[DATA Boundary: Start]

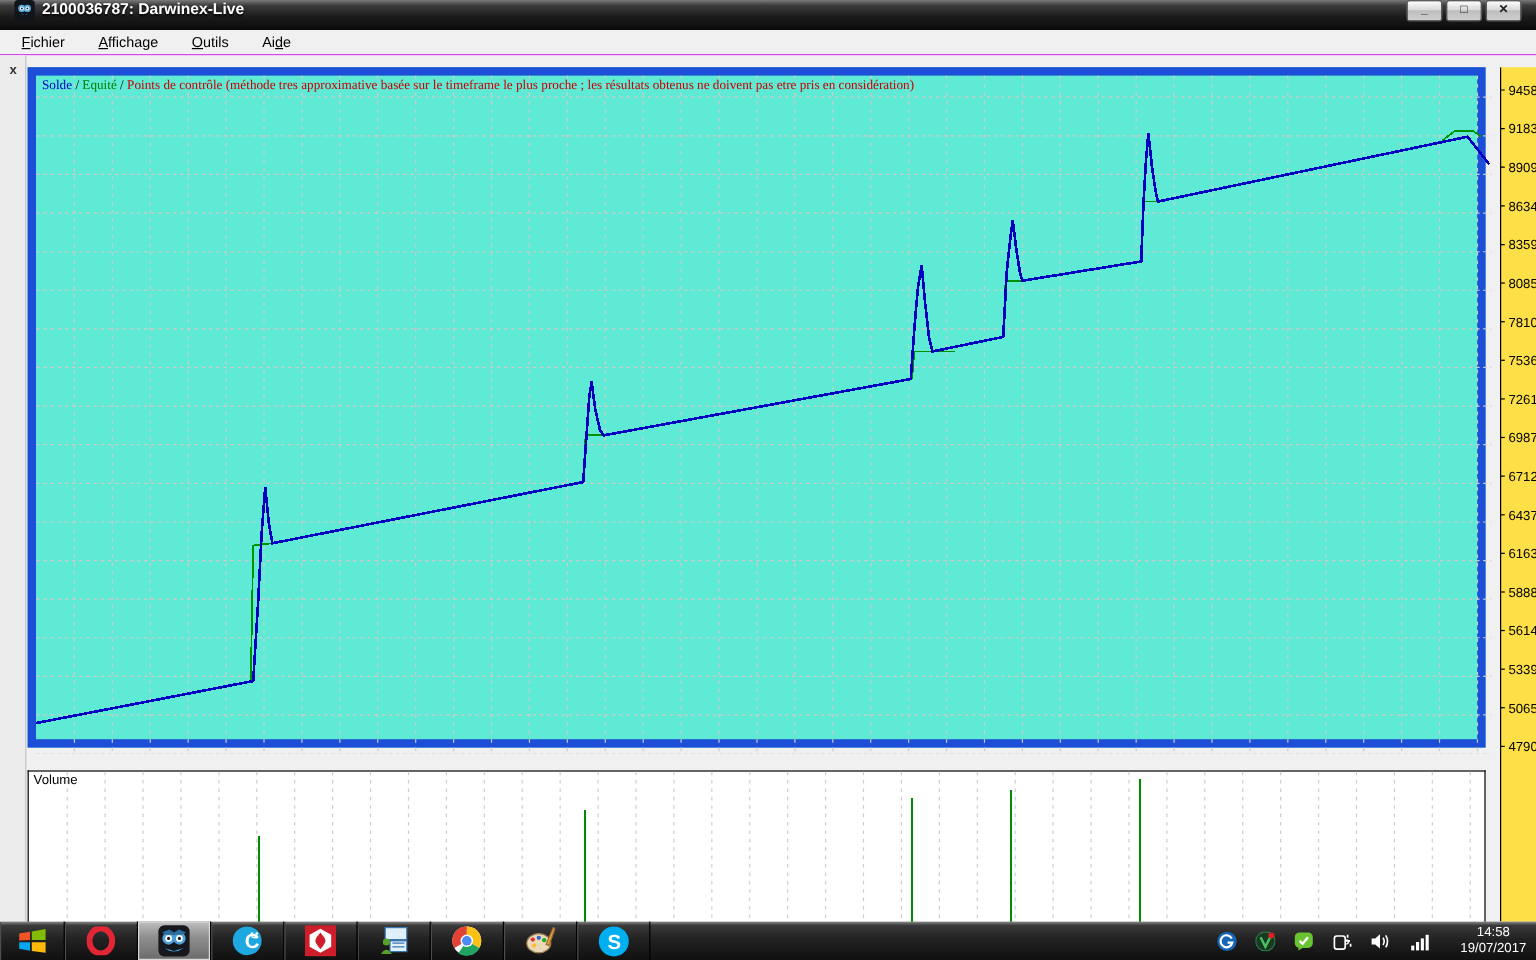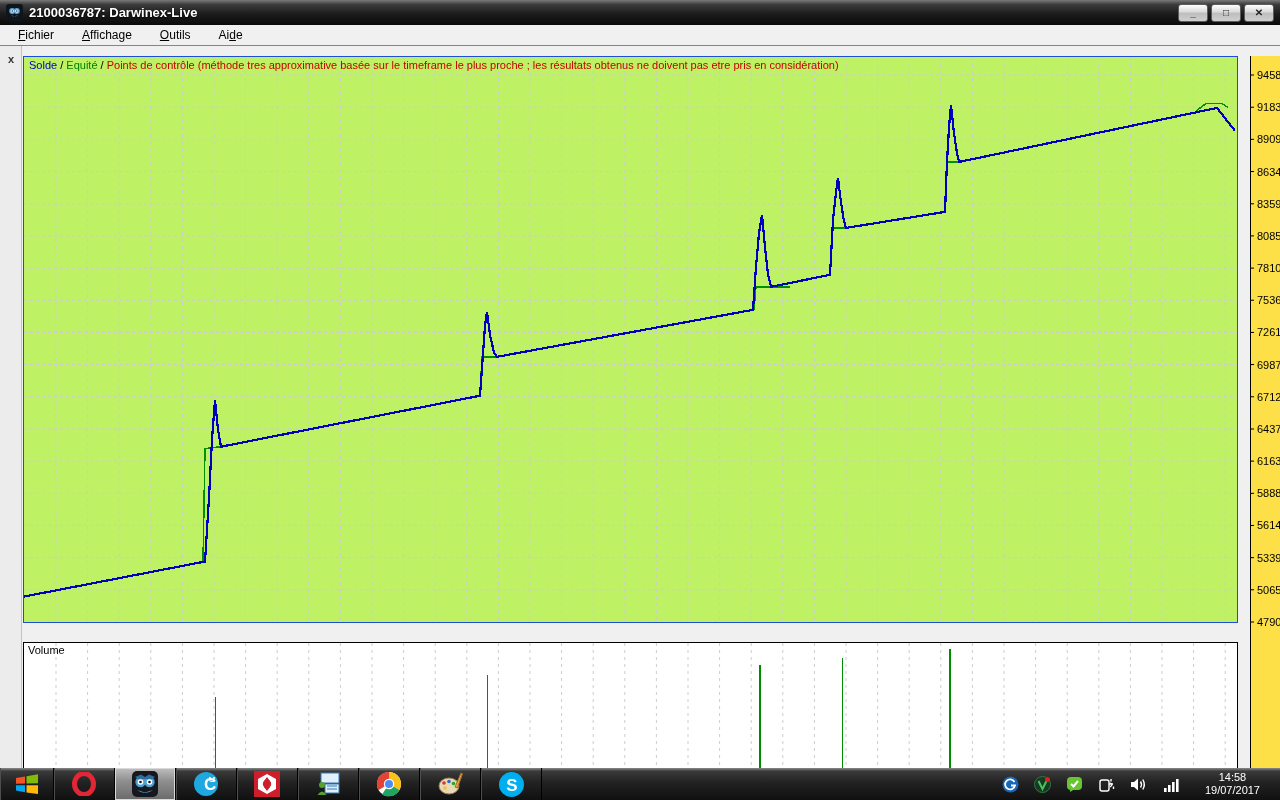--- a/index.html
+++ b/index.html
@@ -9,7 +9,7 @@
   
   #titlebar { position:absolute; left:0; top:0; width:1280px; height:25px;
     background:linear-gradient(#7a7a7a 0%, #3c3c3c 18%, #1c1c1c 55%, #0a0a0a 100%);
-    display:flex; align-items:center; padding:0 6px; }
+    display:flex; padding:0 12px; }
   #title-icon { width:17px; height:17px; margin-right:6px; border-radius:3px; background:#10151c; display:flex; align-items:center; justify-content:center; }
   #title-text { color:#fff; font-weight:bold; font-size:13px; text-shadow:0 1px 2px #000; flex:1; }
   .winbtn { width:30px; height:18px; margin-left:3px; border:1px solid #5c5c5c; border-radius:3px;

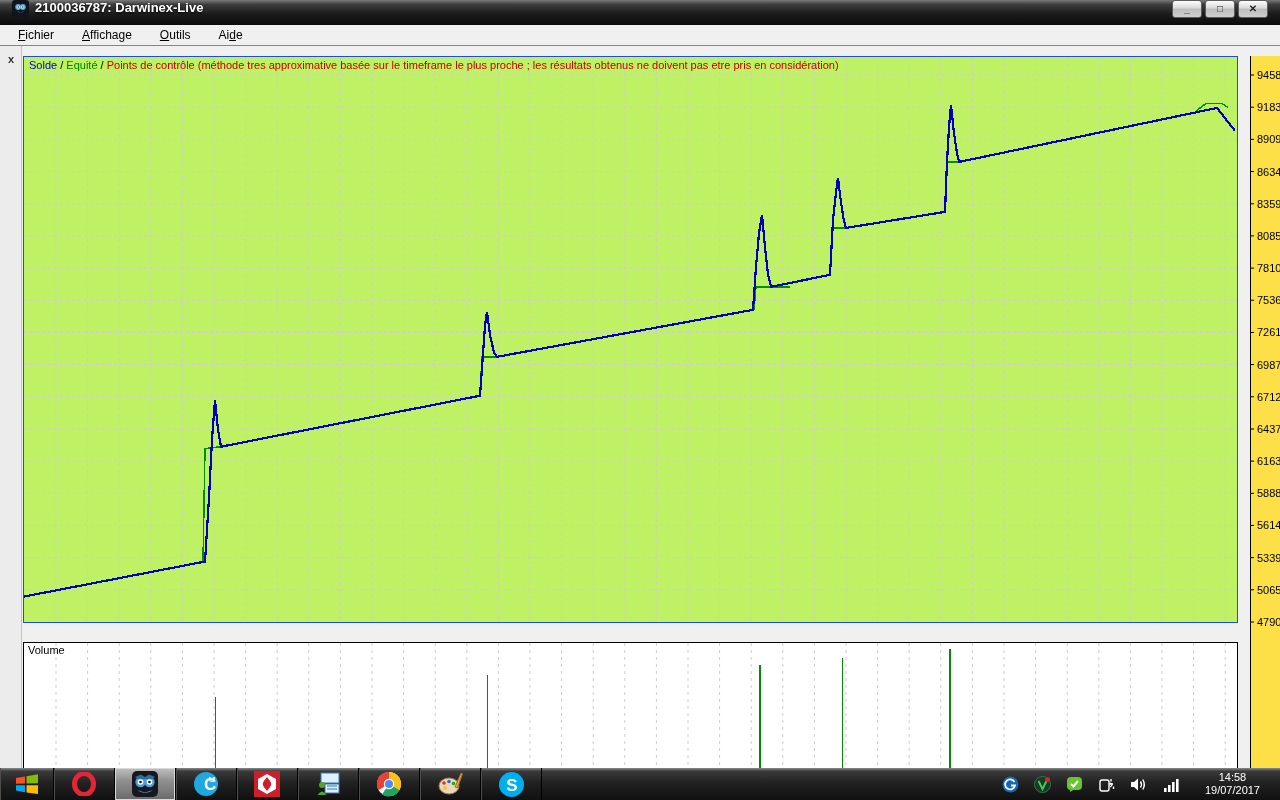--- a/index.html
+++ b/index.html
@@ -27,7 +27,7 @@
   #panel-close { position:absolute; left:4px; top:6px; width:14px; height:14px; font-size:11px; font-weight:bold; color:#333;
     display:flex; align-items:center; justify-content:center; }
 
-  #main-chart { position:absolute; left:23px; top:56px; width:1215px; height:567px; background:#bef264; border:1px solid #1d4ed8; }
+  #main-chart { position:absolute; left:23px; top:56px; width:1215px; height:567px; background:#5eead4; border:7px solid #1d4ed8;font-family:Liberation Serif, serif; }
   #legend { position:absolute; left:5px; top:2px; font-size:11px; white-space:nowrap; }
   #volume-panel { position:absolute; left:23px; top:642px; width:1215px; height:143px; background:#fff; border:1px solid #000; border-bottom:none; }
   #volume-label { position:absolute; left:4px; top:1px; font-size:11px; color:#000; }

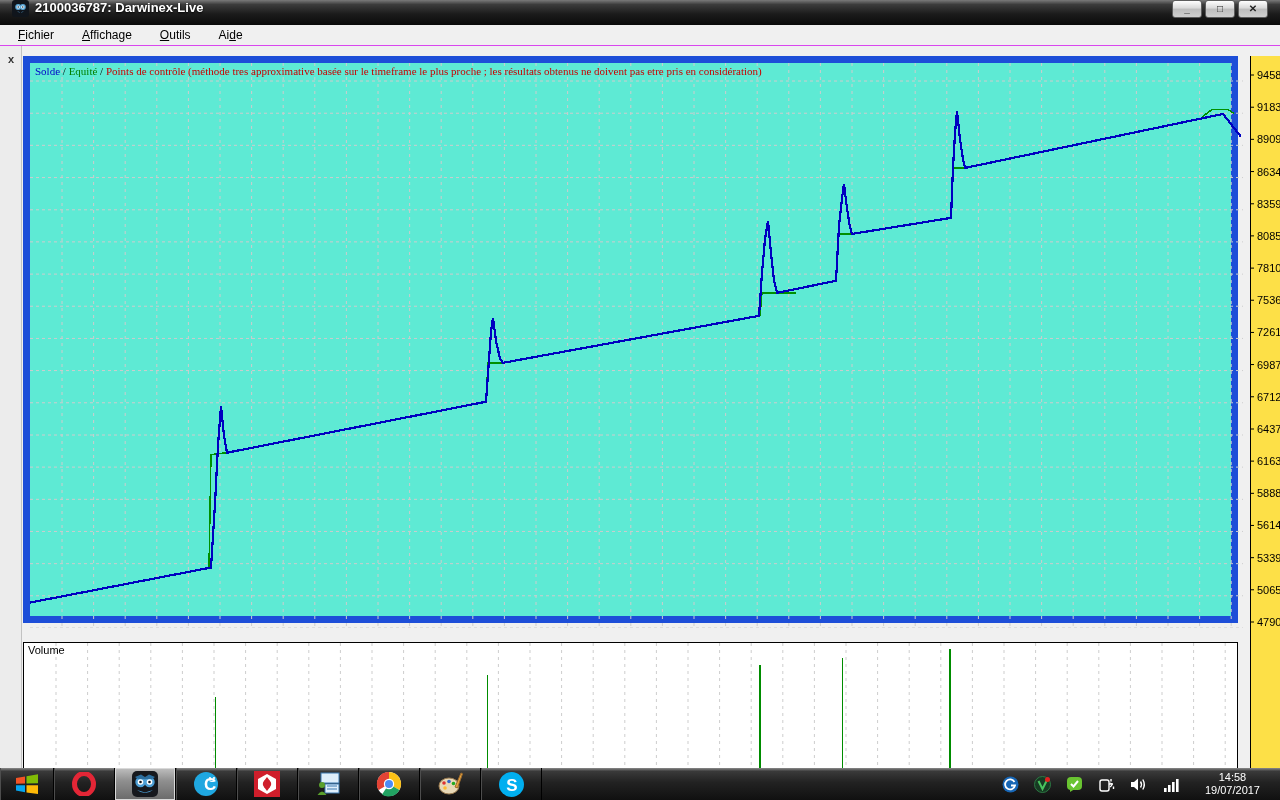--- a/index.html
+++ b/index.html
@@ -41,7 +41,7 @@
     border-right:1px solid #000; box-shadow:inset 1px 0 0 #4d4d4d; }
   #start-cell { width:54px; }
   .tb-cell.active { background:linear-gradient(#bfbfbf, #8f8f8f 40%, #6a6a6a); box-shadow:inset 0 0 0 1px #d9d9d9; }
-  #tray { margin-left:auto; display:flex; align-items:center; gap:15px; padding-right:20px; }
+  #tray { margin-left:auto; display:flex; align-items:center; gap:15px; padding-right:8px; }
   #tray-clock { color:#fff; font-size:11px; text-align:center; line-height:13px; padding-left:8px; white-space:nowrap; }
 </style>
 </head>

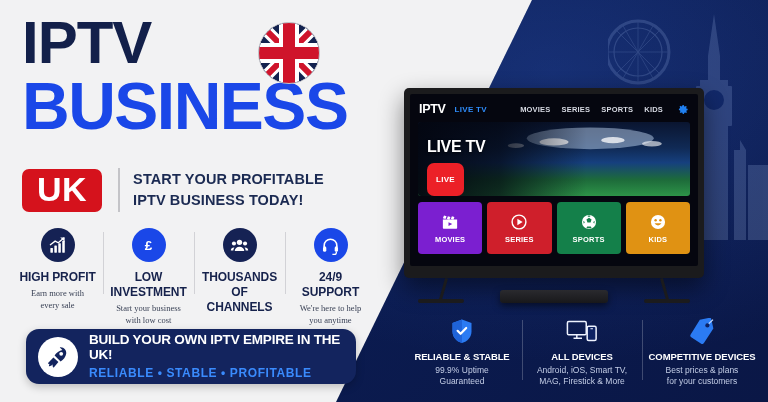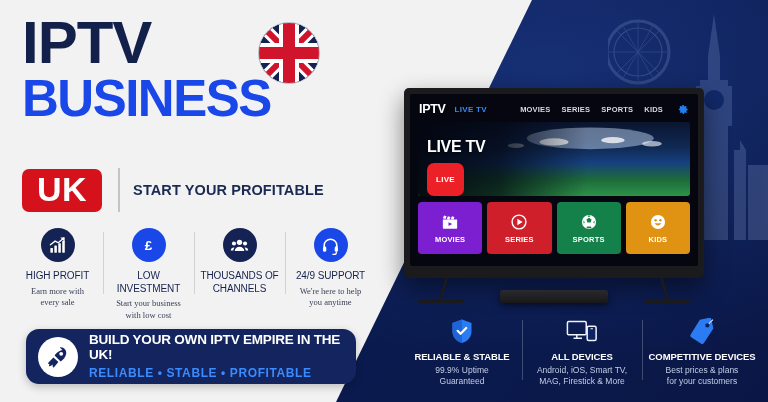--- a/index.html
+++ b/index.html
@@ -31,7 +31,7 @@
     letter-spacing:-1px; line-height:.96;
   }
   .business-word{
-    font-size:51px; font-weight:bold; color:#1a47e8;
+    font-size:66px; font-weight:bold; color:#1a47e8;
     letter-spacing:-1.5px; line-height:.98; margin-top:2px;
   }
 

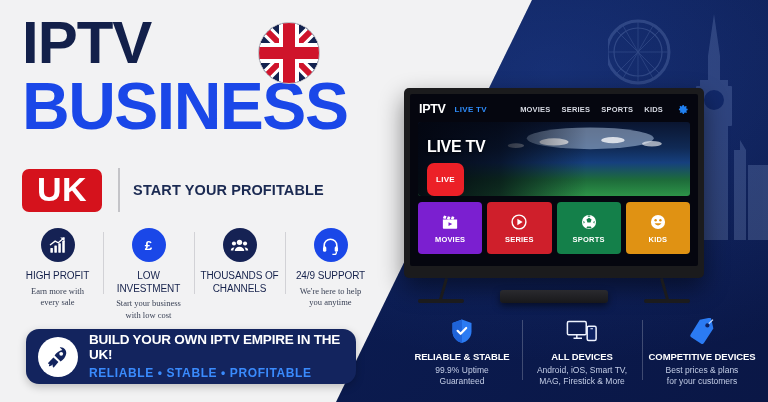--- a/index.html
+++ b/index.html
@@ -192,6 +192,7 @@
     <div class="tag-divider"></div>
     <div class="tagline">
       <div>START YOUR PROFITABLE</div>
+      <div>IPTV BUSINESS TODAY!</div>
     </div>
   </div>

[DATA Boundary: End]

REQUIRED WORK = Copy out every line of the data exactly, leaving the images behind.

FINISHED TASK =
--- a/index.html
+++ b/index.html
@@ -9,7 +9,7 @@
   
   #titlebar { position:absolute; left:0; top:0; width:1280px; height:25px;
     background:linear-gradient(#7a7a7a 0%, #3c3c3c 18%, #1c1c1c 55%, #0a0a0a 100%);
-    display:flex; align-items:center; padding:0 6px; }
+    display:flex; padding:0 12px; }
   #title-icon { width:17px; height:17px; margin-right:6px; border-radius:3px; background:#10151c; display:flex; align-items:center; justify-content:center; }
   #title-text { color:#fff; font-weight:bold; font-size:13px; text-shadow:0 1px 2px #000; flex:1; }
   .winbtn { width:30px; height:18px; margin-left:3px; border:1px solid #5c5c5c; border-radius:3px;

--- a/index.html
+++ b/index.html
@@ -27,7 +27,7 @@
   #panel-close { position:absolute; left:4px; top:6px; width:14px; height:14px; font-size:11px; font-weight:bold; color:#333;
     display:flex; align-items:center; justify-content:center; }
 
-  #main-chart { position:absolute; left:23px; top:56px; width:1215px; height:567px; background:#bef264; border:1px solid #1d4ed8; }
+  #main-chart { position:absolute; left:23px; top:56px; width:1215px; height:567px; background:#5eead4; border:7px solid #1d4ed8;font-family:Liberation Serif, serif; }
   #legend { position:absolute; left:5px; top:2px; font-size:11px; white-space:nowrap; }
   #volume-panel { position:absolute; left:23px; top:642px; width:1215px; height:143px; background:#fff; border:1px solid #000; border-bottom:none; }
   #volume-label { position:absolute; left:4px; top:1px; font-size:11px; color:#000; }

--- a/index.html
+++ b/index.html
@@ -41,7 +41,7 @@
     border-right:1px solid #000; box-shadow:inset 1px 0 0 #4d4d4d; }
   #start-cell { width:54px; }
   .tb-cell.active { background:linear-gradient(#bfbfbf, #8f8f8f 40%, #6a6a6a); box-shadow:inset 0 0 0 1px #d9d9d9; }
-  #tray { margin-left:auto; display:flex; align-items:center; gap:15px; padding-right:20px; }
+  #tray { margin-left:auto; display:flex; align-items:center; gap:15px; padding-right:8px; }
   #tray-clock { color:#fff; font-size:11px; text-align:center; line-height:13px; padding-left:8px; white-space:nowrap; }
 </style>
 </head>

--- a/index.html
+++ b/index.html
@@ -31,7 +31,7 @@
     letter-spacing:-1px; line-height:.96;
   }
   .business-word{
-    font-size:51px; font-weight:bold; color:#1a47e8;
+    font-size:66px; font-weight:bold; color:#1a47e8;
     letter-spacing:-1.5px; line-height:.98; margin-top:2px;
   }
 

--- a/index.html
+++ b/index.html
@@ -192,6 +192,7 @@
     <div class="tag-divider"></div>
     <div class="tagline">
       <div>START YOUR PROFITABLE</div>
+      <div>IPTV BUSINESS TODAY!</div>
     </div>
   </div>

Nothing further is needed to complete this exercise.